ABOUT THIS EXERCISE » Given the listing that follows, report all lines in which the string "events" occurs.

++++++++++++++++++++

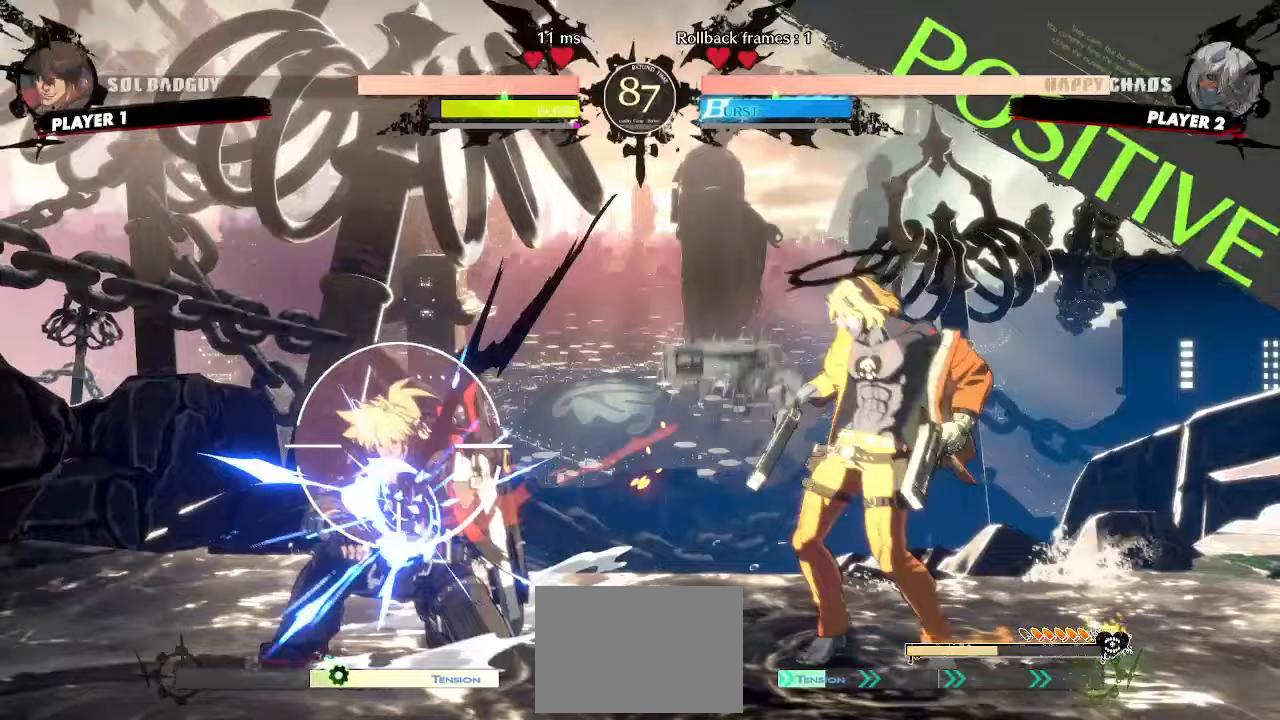
{"dt_ms": 500, "buttons": ["DPAD_DOWN", "DPAD_LEFT"], "events": []}
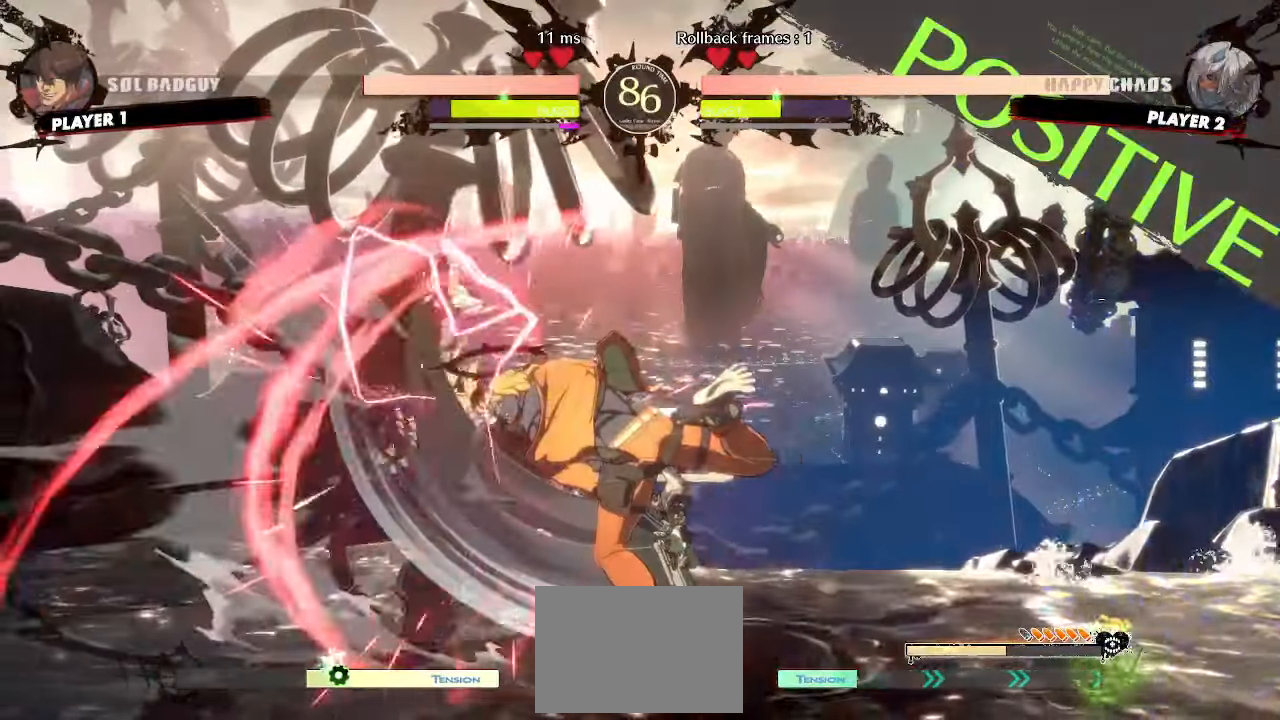
{"dt_ms": 500, "buttons": ["DPAD_LEFT"], "events": [[467, "DPAD_DOWN", "up"]]}
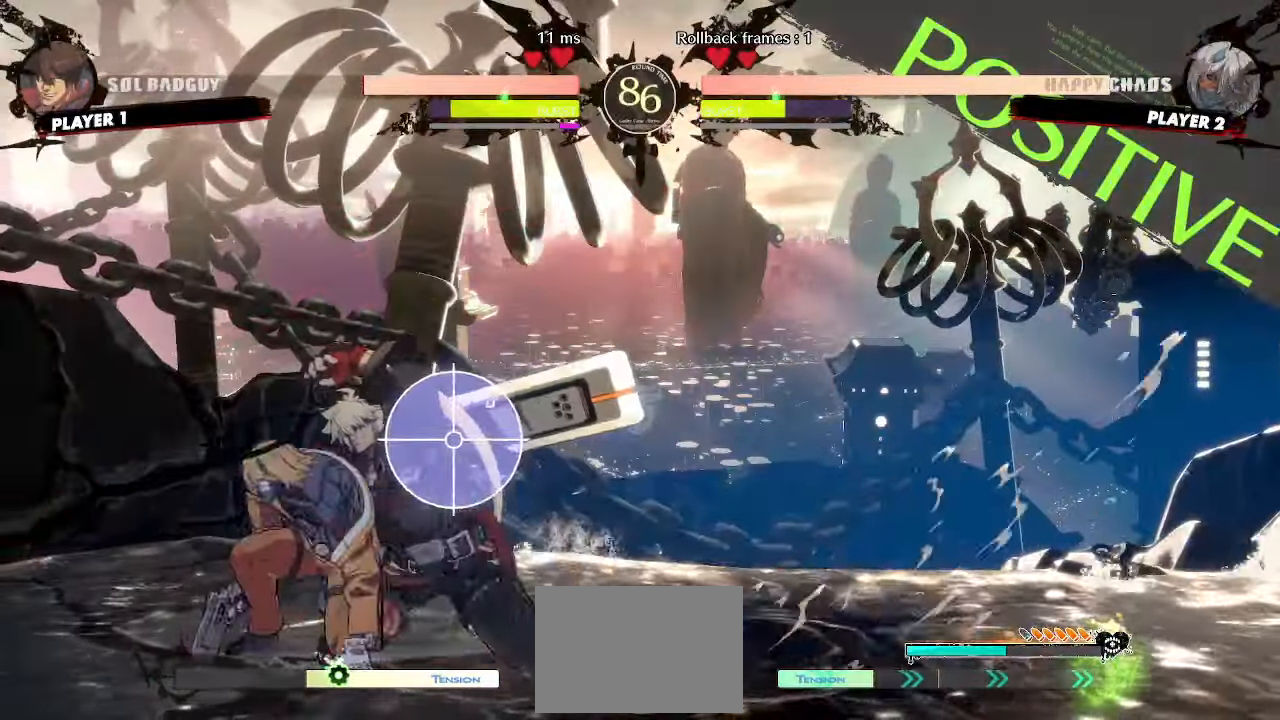
{"dt_ms": 500, "buttons": ["DPAD_DOWN", "DPAD_RIGHT"]}
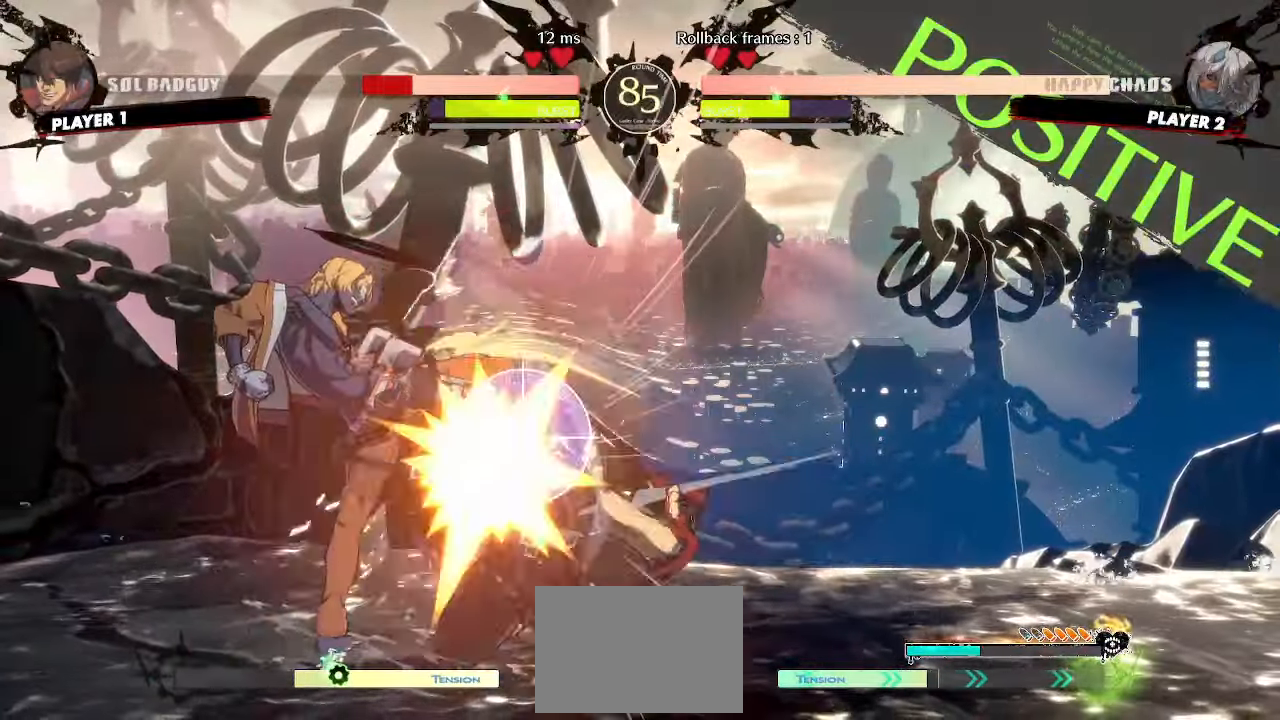
{"dt_ms": 500, "buttons": ["DPAD_DOWN", "DPAD_RIGHT"], "events": []}
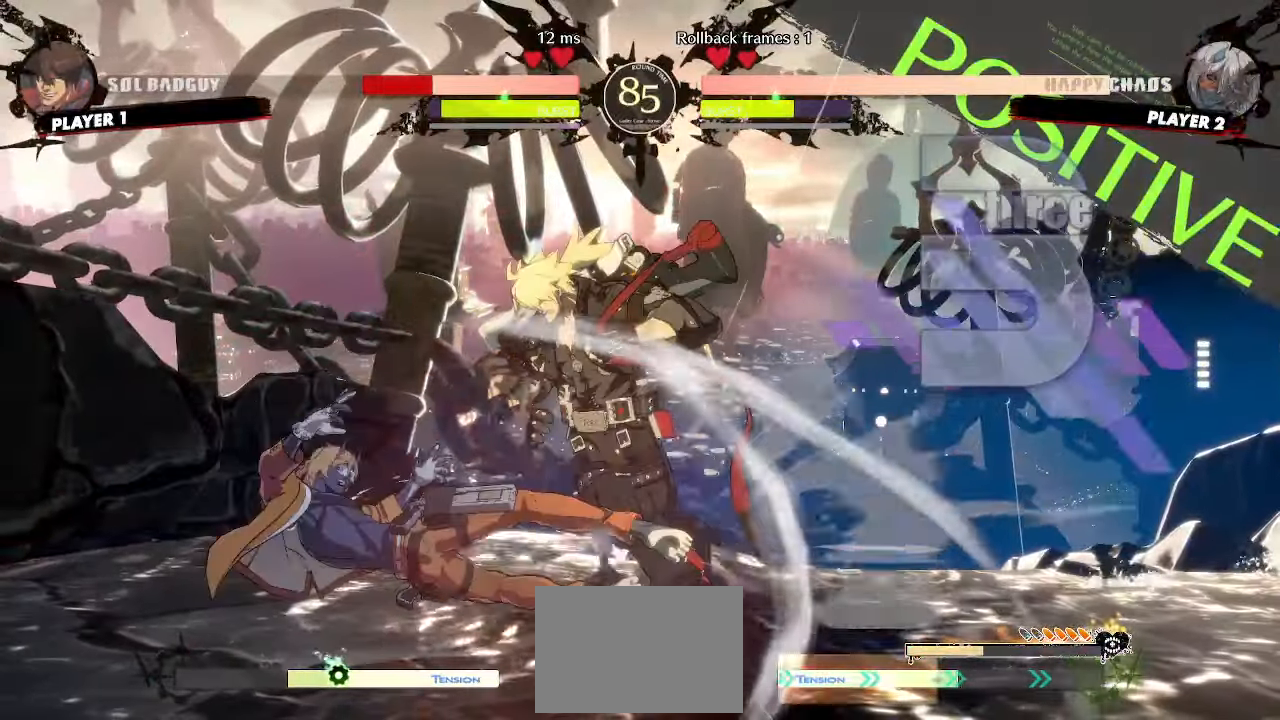
{"dt_ms": 500, "buttons": ["DPAD_DOWN", "DPAD_RIGHT"], "events": []}
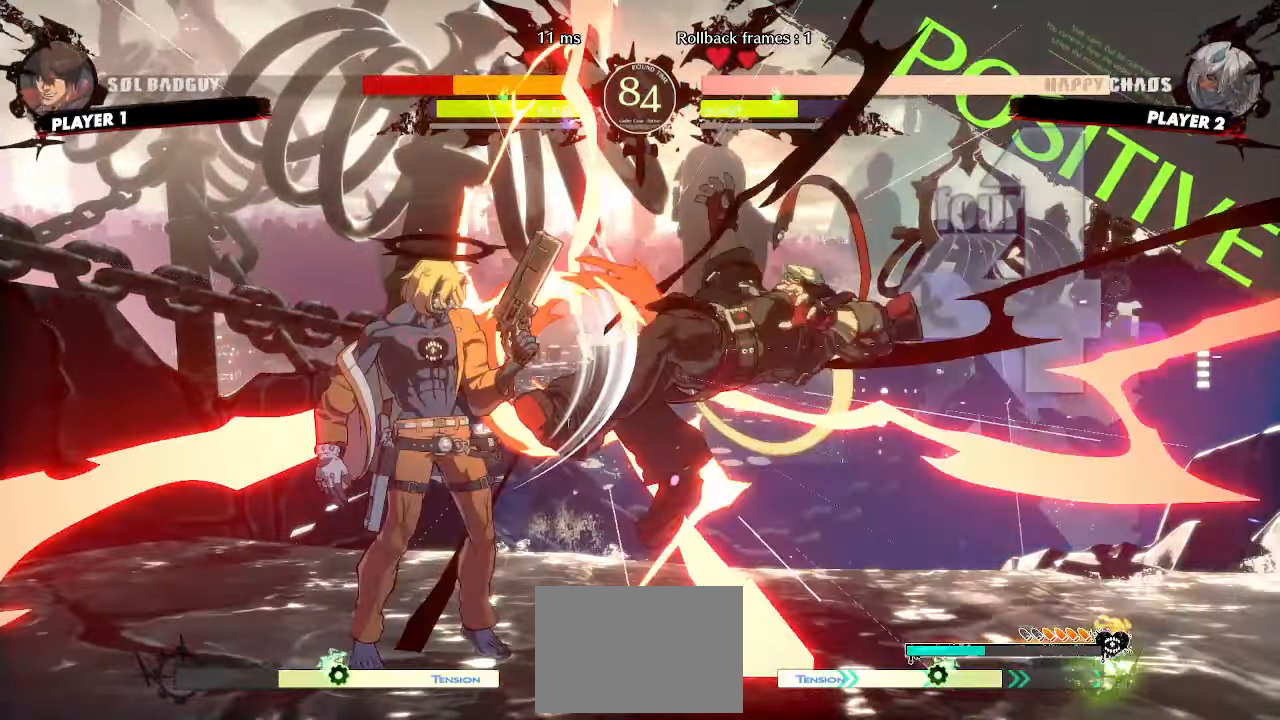
{"dt_ms": 500, "buttons": ["DPAD_DOWN", "DPAD_RIGHT"], "events": [[200, "DPAD_DOWN", "up"], [333, "DPAD_DOWN", "down"]]}
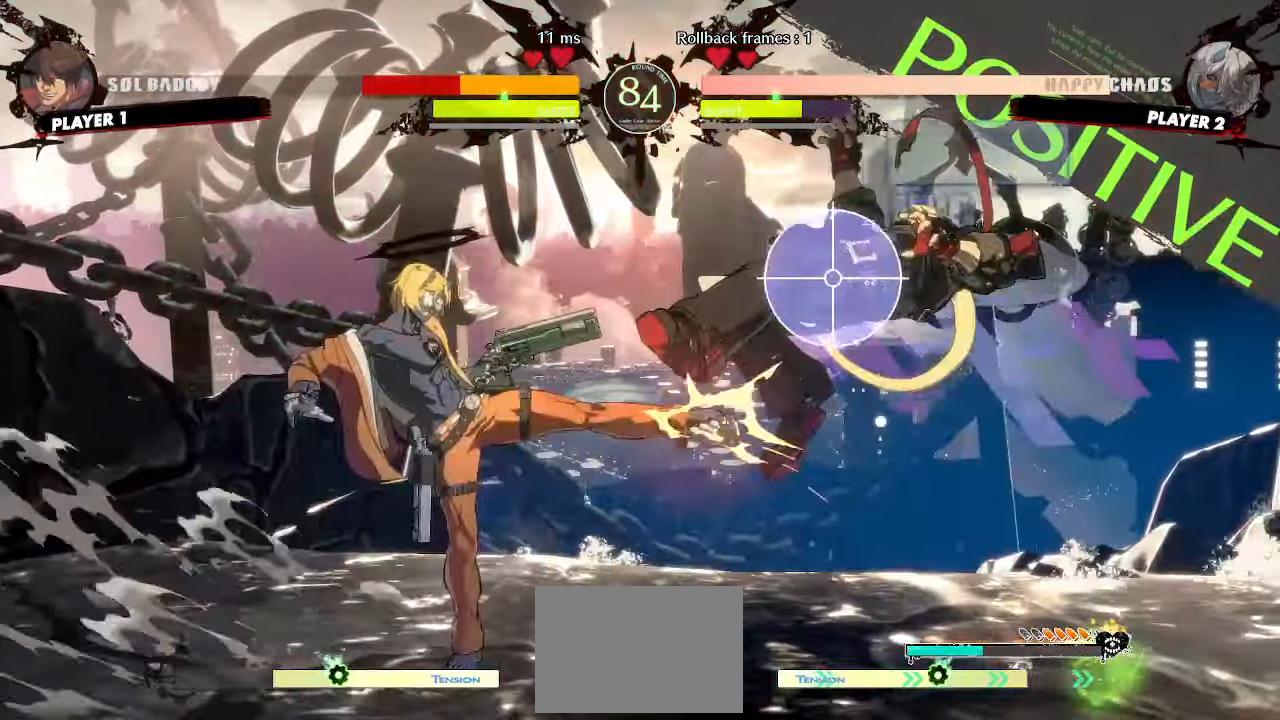
{"dt_ms": 500, "buttons": ["DPAD_DOWN", "DPAD_RIGHT"], "events": []}
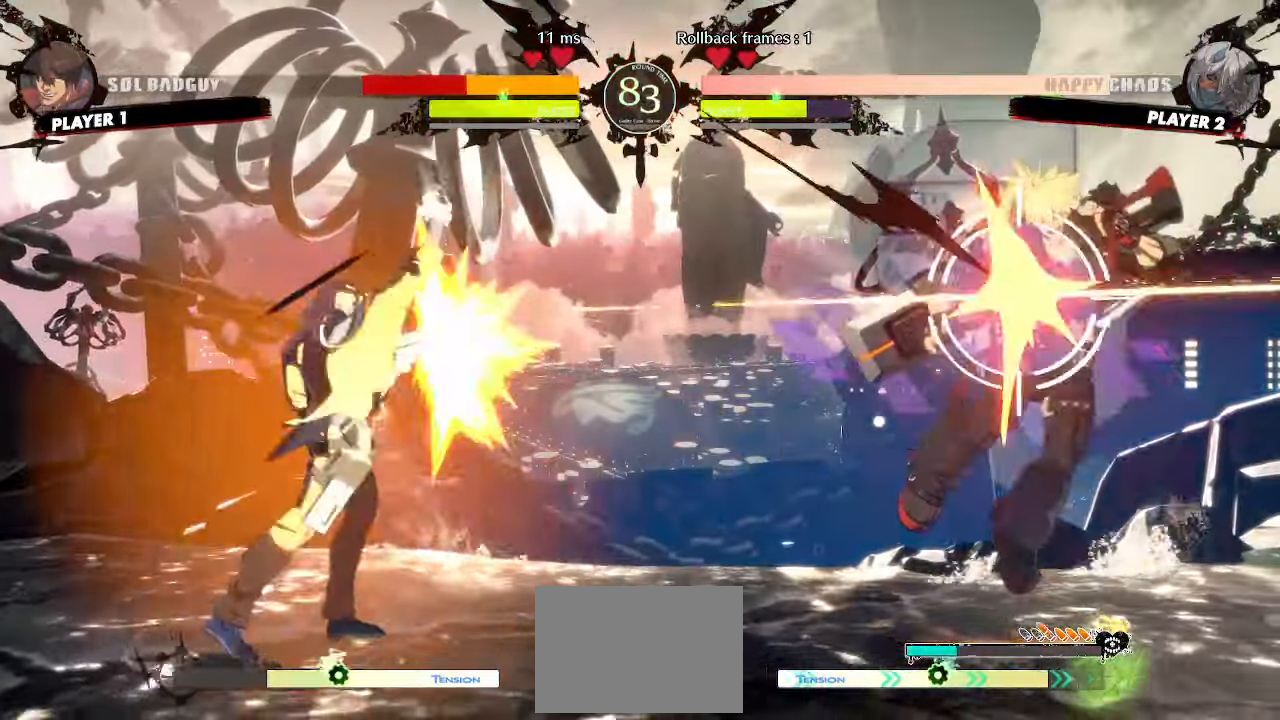
{"dt_ms": 500, "buttons": ["DPAD_RIGHT"], "events": [[150, "DPAD_DOWN", "up"], [267, "DPAD_RIGHT", "up"], [317, "DPAD_RIGHT", "down"]]}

++++++++++++++++++++

EXERCISE ANSWER »
{"dt_ms": 500, "buttons": ["DPAD_DOWN", "DPAD_LEFT"], "events": []}
{"dt_ms": 500, "buttons": ["DPAD_LEFT"], "events": [[467, "DPAD_DOWN", "up"]]}
{"dt_ms": 500, "buttons": ["DPAD_DOWN", "DPAD_RIGHT"], "events": []}
{"dt_ms": 500, "buttons": ["DPAD_DOWN", "DPAD_RIGHT"], "events": []}
{"dt_ms": 500, "buttons": ["DPAD_DOWN", "DPAD_RIGHT"], "events": [[200, "DPAD_DOWN", "up"], [333, "DPAD_DOWN", "down"]]}
{"dt_ms": 500, "buttons": ["DPAD_DOWN", "DPAD_RIGHT"], "events": []}
{"dt_ms": 500, "buttons": ["DPAD_RIGHT"], "events": [[150, "DPAD_DOWN", "up"], [267, "DPAD_RIGHT", "up"], [317, "DPAD_RIGHT", "down"]]}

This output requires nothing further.